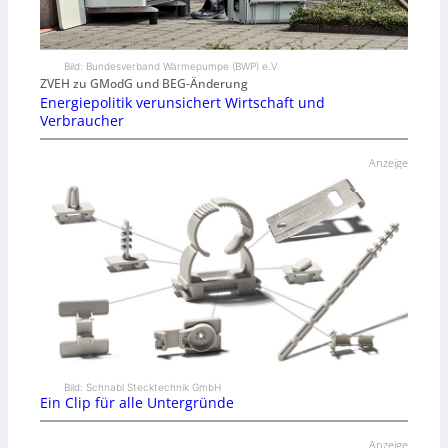
Bild: Bundesverband Wärmepumpe (BWP) e.V.
ZVEH zu GModG und BEG-Änderung
Energiepolitik verunsichert Wirtschaft und
Verbraucher
Anzeige
Bild: Schnabl Stecktechnik GmbH
Ein Clip für alle Untergründe
Anzeige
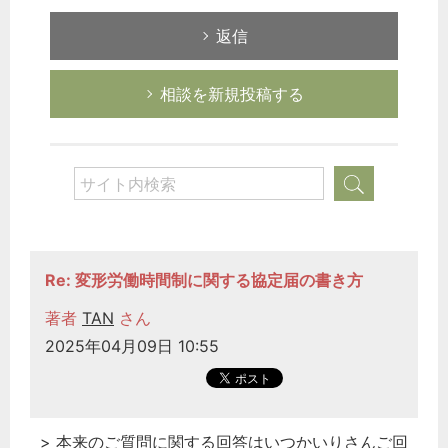
返信
相談を新規投稿する
Re: 変形労働時間制に関する協定届の書き方
著者
TAN
さん
2025年04月09日 10:55
> 本来のご質問に関する回答はいつかいりさんご回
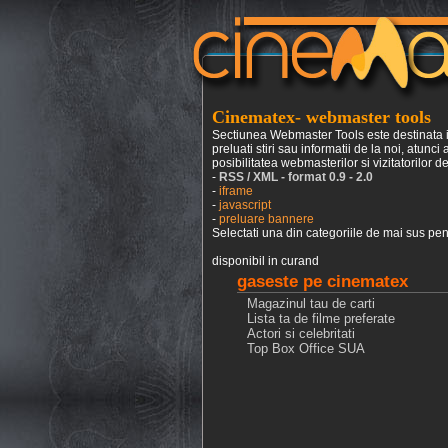
Cinematex- webmaster tools
Sectiunea Webmaster Tools este destinata in 
preluati stiri sau informatii de la noi, atun
posibilitatea webmasterilor si vizitatorilor de 
-
RSS / XML - format 0.9 - 2.0
-
iframe
-
javascript
-
preluare bannere
Selectati una din categoriile de mai sus pent
disponibil in curand
gaseste pe cinematex
Magazinul tau de carti
Lista ta de filme preferate
Actori si celebritati
Top Box Office SUA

------

**Directions for this task:** The lines from the one holding "Cinematex- webmaster tools" through the end of the listing above are to be written out exactly, both ends included, and no others.

**Output:**
Cinematex- webmaster tools
Sectiunea Webmaster Tools este destinata in 
preluati stiri sau informatii de la noi, atun
posibilitatea webmasterilor si vizitatorilor de 
-
RSS / XML - format 0.9 - 2.0
-
iframe
-
javascript
-
preluare bannere
Selectati una din categoriile de mai sus pent
disponibil in curand
gaseste pe cinematex
Magazinul tau de carti
Lista ta de filme preferate
Actori si celebritati
Top Box Office SUA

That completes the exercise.